Regular intake of coffee or caffeine by patients with Alzheimer’s disease may worsen their neuropsychiatric symptoms, including anxiety, say researchers.
While it is well known that memory problems are the hallmarks of Alzheimer’s disease, this dementia is also characterised by neuropsychiatric symptoms, which may be strongly present already in the first stages of the disorder.
These are known as Behavioural and Psychological Symptoms of Dementia (BPSD) and include anxiety, apathy, depression, hallucinations, paranoid, sundowning and more.
The results indicate that caffeine worsened these symptoms in mice with Alzheimer’s.
The researchers also discovered significant effects, especially in relation to neophobia — a fear of everything new — anxiety-related behaviours, and emotional and cognitive flexibility.
“The mice develop Alzheimer’s disease in a very close manner to the human patients with early-onset form of the disease,” said lead author Raquel Baeta-Corral from the Autonomous University of Barcelona in Spain.

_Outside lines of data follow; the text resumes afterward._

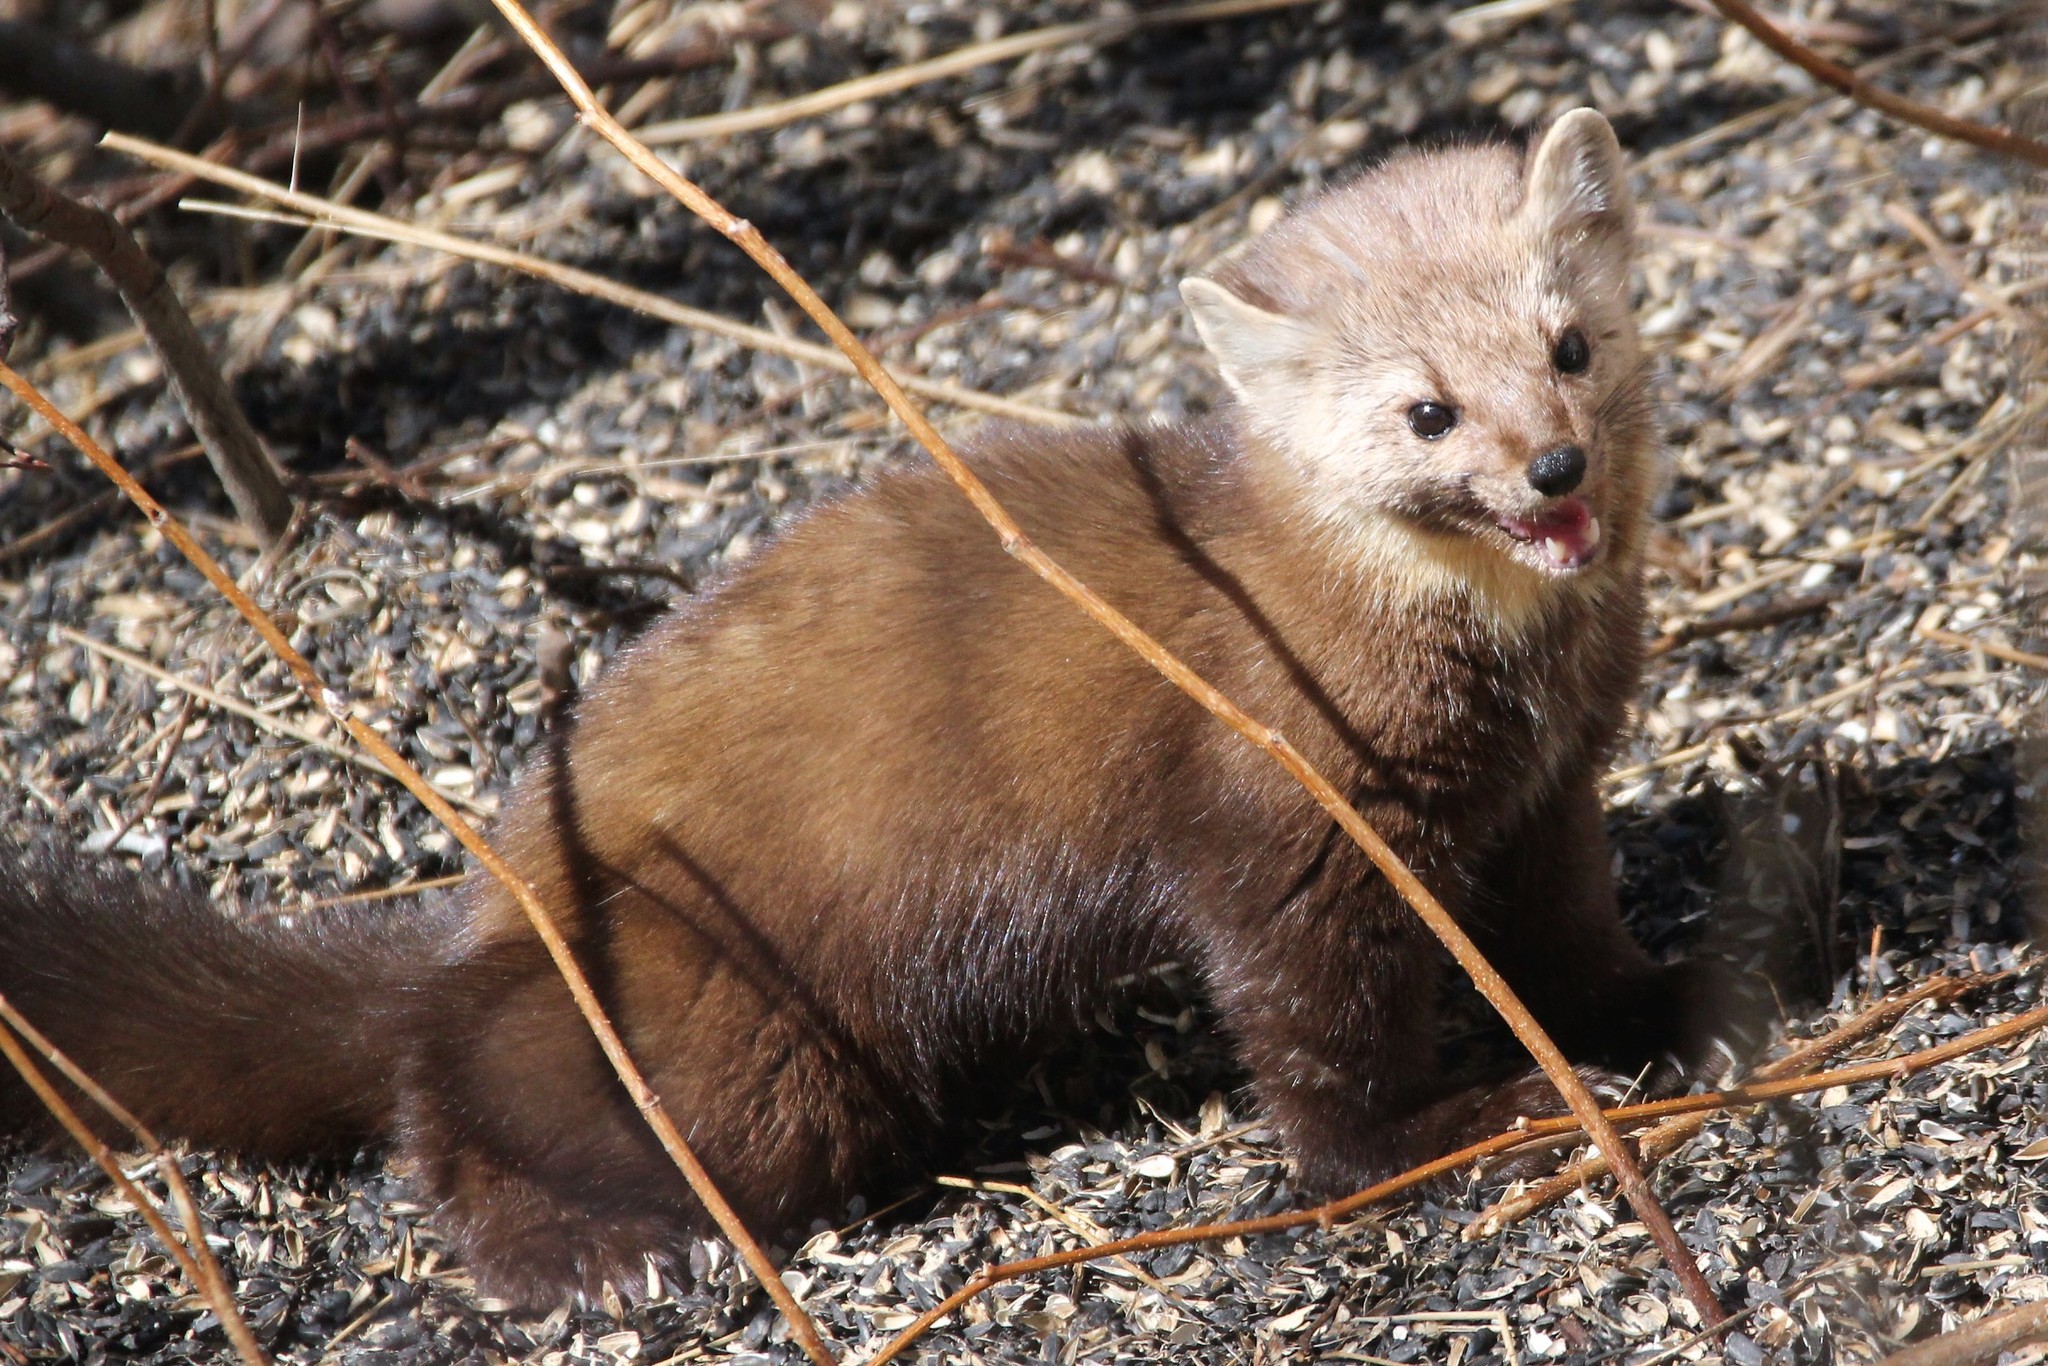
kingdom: Animalia
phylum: Chordata
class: Mammalia
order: Carnivora
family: Mustelidae
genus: Martes
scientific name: Martes americana
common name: American marten
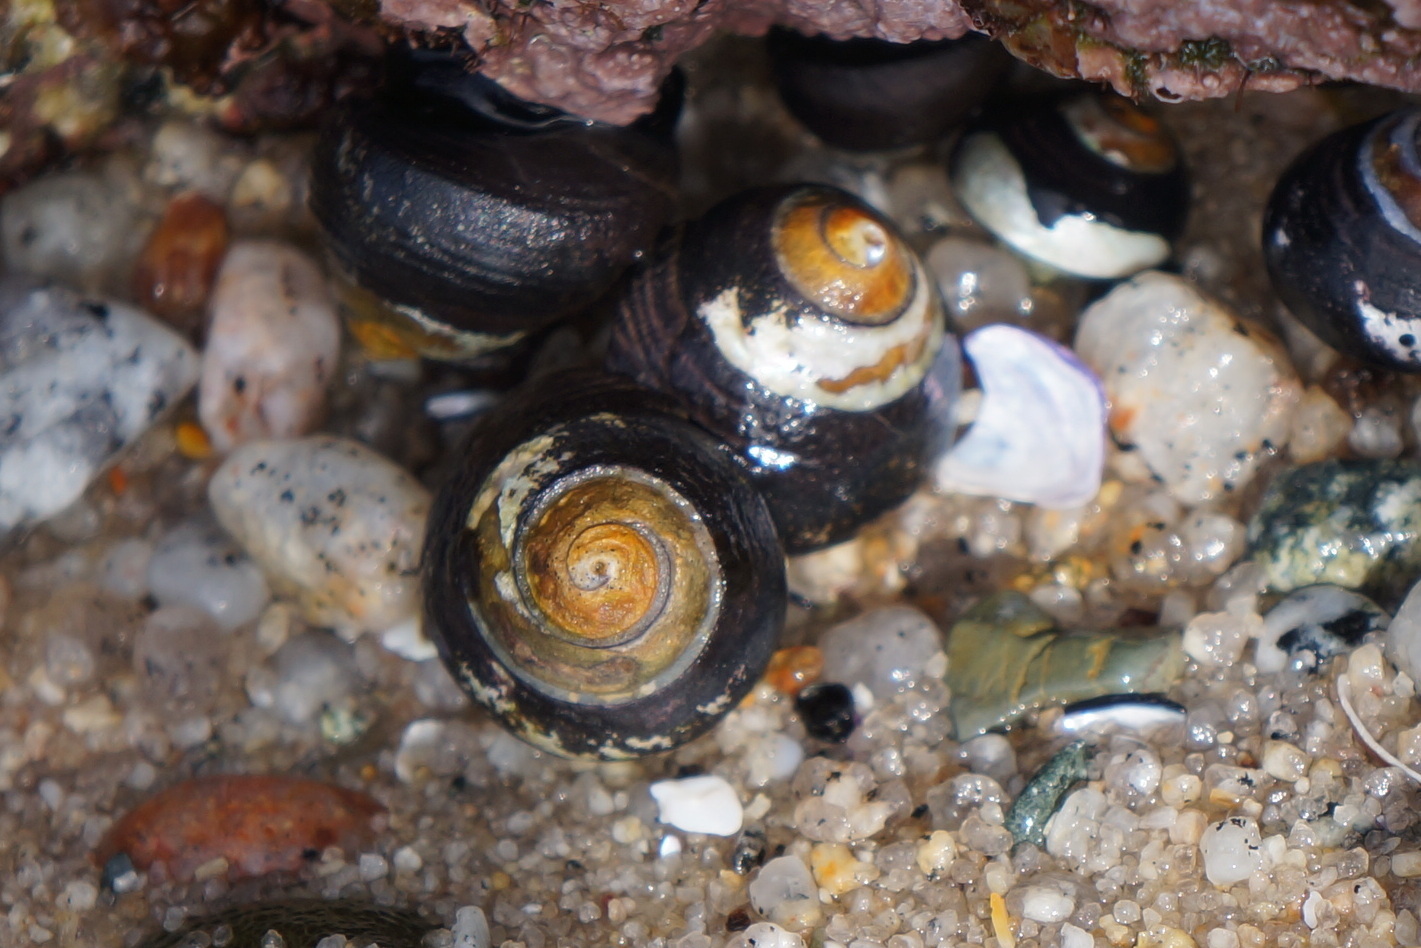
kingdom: Animalia
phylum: Mollusca
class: Gastropoda
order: Trochida
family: Tegulidae
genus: Tegula
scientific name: Tegula funebralis
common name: Black tegula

“They not only exhibit the typical cognitive problems but also a number of Behavioural and Psychological Symptoms of Dementia (BPSD)-like symptoms, so it is a valuable model to address whether the benefits of caffeine will be able to compensate its putative negative effects.”
For the study, the team analysed the effect of caffeine on normal ageing mice and familial Alzheimers models.
However, coffee has also been suggested as a strategy to prevent dementia, both in patients with Alzheimer’s disease and in normal ageing processes, due to its action in blocking molecules – adenosine receptors – which may cause dysfunctions and diseases in old age.
But “our observations of adverse caffeine effects in an Alzheimer’s disease model together with previous clinical observations suggest that an exacerbation of BPSD-like symptoms may partly interfere with the beneficial cognitive effects of caffeine”, the researchers said.